The device, called AlterEgo, can transcribe words that wearers verbalise internally but do not say out loud, using electrodes attached to the skin.
“Our idea was: could we have a computing platform that’s more internal, that melds human and machine in some ways and that feels like an internal extension of our own cognition?” said Arnav Kapur, who led the development of the system at MIT’s Media Lab.
Kapur describes the headset as an “intelligence-augmentation” or IA device, and was presented at the Association for Computing Machinery’s Intelligent User Interface conference in Tokyo. It is worn around the jaw and chin, clipped over the top of the ear to hold it in place. Four electrodes under the white plastic device make contact with the skin and pick up the subtle neuromuscular signals that are triggered when a person verbalises internally. When someone says words inside their head, artificial intelligence within the device can match particular signals to particular words, feeding them into a computer.
The computer can then respond through the device using a bone conduction speaker that plays sound into the ear without the need for an earphone to be inserted, leaving the wearer free to hear the rest of the world at the same time. The idea is to create a outwardly silent computer interface that only the wearer of the AlterEgo device can speak to and hear.
“We basically can’t live without our cellphones, our digital devices.

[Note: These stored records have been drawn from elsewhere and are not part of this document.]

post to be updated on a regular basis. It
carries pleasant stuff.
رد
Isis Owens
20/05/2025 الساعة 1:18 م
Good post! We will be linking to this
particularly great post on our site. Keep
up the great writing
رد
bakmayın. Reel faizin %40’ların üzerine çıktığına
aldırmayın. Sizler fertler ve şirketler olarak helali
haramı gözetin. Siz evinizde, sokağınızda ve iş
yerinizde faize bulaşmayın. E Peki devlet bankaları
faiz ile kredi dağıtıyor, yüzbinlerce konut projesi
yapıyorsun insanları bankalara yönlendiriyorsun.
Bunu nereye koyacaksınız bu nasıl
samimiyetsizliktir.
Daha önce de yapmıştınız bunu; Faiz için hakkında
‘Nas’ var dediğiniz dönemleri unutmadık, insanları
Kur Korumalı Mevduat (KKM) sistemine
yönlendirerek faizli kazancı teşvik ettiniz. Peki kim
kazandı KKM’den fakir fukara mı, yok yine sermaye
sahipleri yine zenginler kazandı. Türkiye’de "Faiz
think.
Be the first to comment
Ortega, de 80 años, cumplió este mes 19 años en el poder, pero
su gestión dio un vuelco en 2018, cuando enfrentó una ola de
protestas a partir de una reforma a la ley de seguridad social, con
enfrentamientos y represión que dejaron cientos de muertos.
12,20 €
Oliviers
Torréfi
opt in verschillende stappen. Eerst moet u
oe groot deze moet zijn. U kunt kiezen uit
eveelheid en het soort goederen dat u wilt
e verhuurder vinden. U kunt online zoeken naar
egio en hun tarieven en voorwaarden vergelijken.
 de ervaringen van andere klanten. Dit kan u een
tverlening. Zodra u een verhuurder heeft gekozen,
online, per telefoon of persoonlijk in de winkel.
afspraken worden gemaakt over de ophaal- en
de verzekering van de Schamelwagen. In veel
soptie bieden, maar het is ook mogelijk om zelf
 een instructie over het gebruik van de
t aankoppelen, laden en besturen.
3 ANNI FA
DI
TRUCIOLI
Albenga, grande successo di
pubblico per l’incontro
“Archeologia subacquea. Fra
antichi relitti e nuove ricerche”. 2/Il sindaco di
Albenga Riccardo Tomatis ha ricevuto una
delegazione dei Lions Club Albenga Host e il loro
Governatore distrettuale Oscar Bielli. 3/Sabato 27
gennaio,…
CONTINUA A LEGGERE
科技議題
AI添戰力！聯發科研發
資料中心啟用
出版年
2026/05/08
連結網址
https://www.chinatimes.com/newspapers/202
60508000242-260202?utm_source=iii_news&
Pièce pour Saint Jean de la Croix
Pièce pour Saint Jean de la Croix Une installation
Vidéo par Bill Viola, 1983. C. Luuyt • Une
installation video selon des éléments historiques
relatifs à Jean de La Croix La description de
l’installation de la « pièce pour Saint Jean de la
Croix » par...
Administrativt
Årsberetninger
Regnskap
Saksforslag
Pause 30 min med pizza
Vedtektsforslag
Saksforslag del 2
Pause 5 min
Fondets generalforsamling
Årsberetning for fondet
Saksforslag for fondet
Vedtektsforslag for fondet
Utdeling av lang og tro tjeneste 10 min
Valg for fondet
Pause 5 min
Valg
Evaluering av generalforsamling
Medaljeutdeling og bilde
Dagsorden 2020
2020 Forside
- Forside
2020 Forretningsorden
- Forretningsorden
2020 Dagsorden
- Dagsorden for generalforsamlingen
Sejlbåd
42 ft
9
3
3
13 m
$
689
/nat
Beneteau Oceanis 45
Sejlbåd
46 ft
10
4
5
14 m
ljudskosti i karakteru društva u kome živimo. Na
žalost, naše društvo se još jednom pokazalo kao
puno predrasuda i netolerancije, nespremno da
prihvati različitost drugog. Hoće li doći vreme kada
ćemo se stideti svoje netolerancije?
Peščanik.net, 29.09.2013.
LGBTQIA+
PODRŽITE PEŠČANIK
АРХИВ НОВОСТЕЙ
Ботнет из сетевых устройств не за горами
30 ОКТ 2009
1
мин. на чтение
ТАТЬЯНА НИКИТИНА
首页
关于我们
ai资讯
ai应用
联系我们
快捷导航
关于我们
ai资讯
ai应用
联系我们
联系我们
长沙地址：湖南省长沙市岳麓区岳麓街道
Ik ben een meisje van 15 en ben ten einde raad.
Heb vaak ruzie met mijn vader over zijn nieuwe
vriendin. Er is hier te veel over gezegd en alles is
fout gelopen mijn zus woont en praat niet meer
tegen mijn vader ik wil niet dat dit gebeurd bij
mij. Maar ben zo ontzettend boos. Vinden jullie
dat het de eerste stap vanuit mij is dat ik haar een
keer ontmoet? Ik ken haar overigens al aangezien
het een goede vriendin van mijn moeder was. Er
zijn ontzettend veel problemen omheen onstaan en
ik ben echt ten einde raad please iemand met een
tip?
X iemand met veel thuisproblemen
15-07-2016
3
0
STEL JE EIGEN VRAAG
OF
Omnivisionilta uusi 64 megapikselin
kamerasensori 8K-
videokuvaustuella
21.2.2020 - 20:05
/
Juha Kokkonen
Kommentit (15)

But at the moment, the use of those devices is very disruptive,” said Pattie Maes, a professor of media arts and sciences at MIT. “If I want to look something up that’s relevant to a conversation I’m having, I have to find my phone and type in the passcode and open an app and type in some search keyword, and the whole thing requires that I completely shift attention from my environment and the people that I’m with to the phone itself.”
Maes and her students, including Kapur, have been experimenting with new form factors and interfaces to provide the knowledge and services of smartphones without the intrusive disruption they currently cause to daily life.
The AlterEgo device managed an average of 92% transcription accuracy in a 10-person trial with about 15 minutes of customising to each person. That’s several percentage points below the 95%-plus accuracy rate that Google’s voice transcription service is capable of using a traditional microphone, but Kapur says the system will improve in accuracy over time. The human threshold for voice word accuracy is thought to be around 95%.
Kapur and team are currently working on collecting data to improve recognition and widen the number of words AlterEgo can detect. It can already be used to control a basic user interface such as the Roku streaming system, moving and selecting content, and can recognise numbers, play chess and perform other basic tasks.
The eventual goal is to make interfacing with AI assistants such as Google’s Assistant, Amazon’s Alexa or Apple’s Siri less embarrassing and more intimate, allowing people to communicate with them in a manner that appears to be silent to the outside world – a system that sounds like science fiction but appears entirely possible.
The only downside is that users will have to wear a device strapped to their face, a barrier smart glasses such as Google Glass failed to overcome. But experts think the technology has much potential, not only in the consumer space for activities such as dictation but also in industry.
“Wouldn’t it be great to communicate with voice in an environment where you normally wouldn’t be able to?” said Thad Starner, a computing professor at Georgia Tech. “You can imagine all these situations where you have a high-noise environment, like the flight deck of an aircraft carrier, or even places with a lot of machinery, like a power plant or a printing press.”
Starner also sees application in the military and for those with conditions that inhibit normal speech.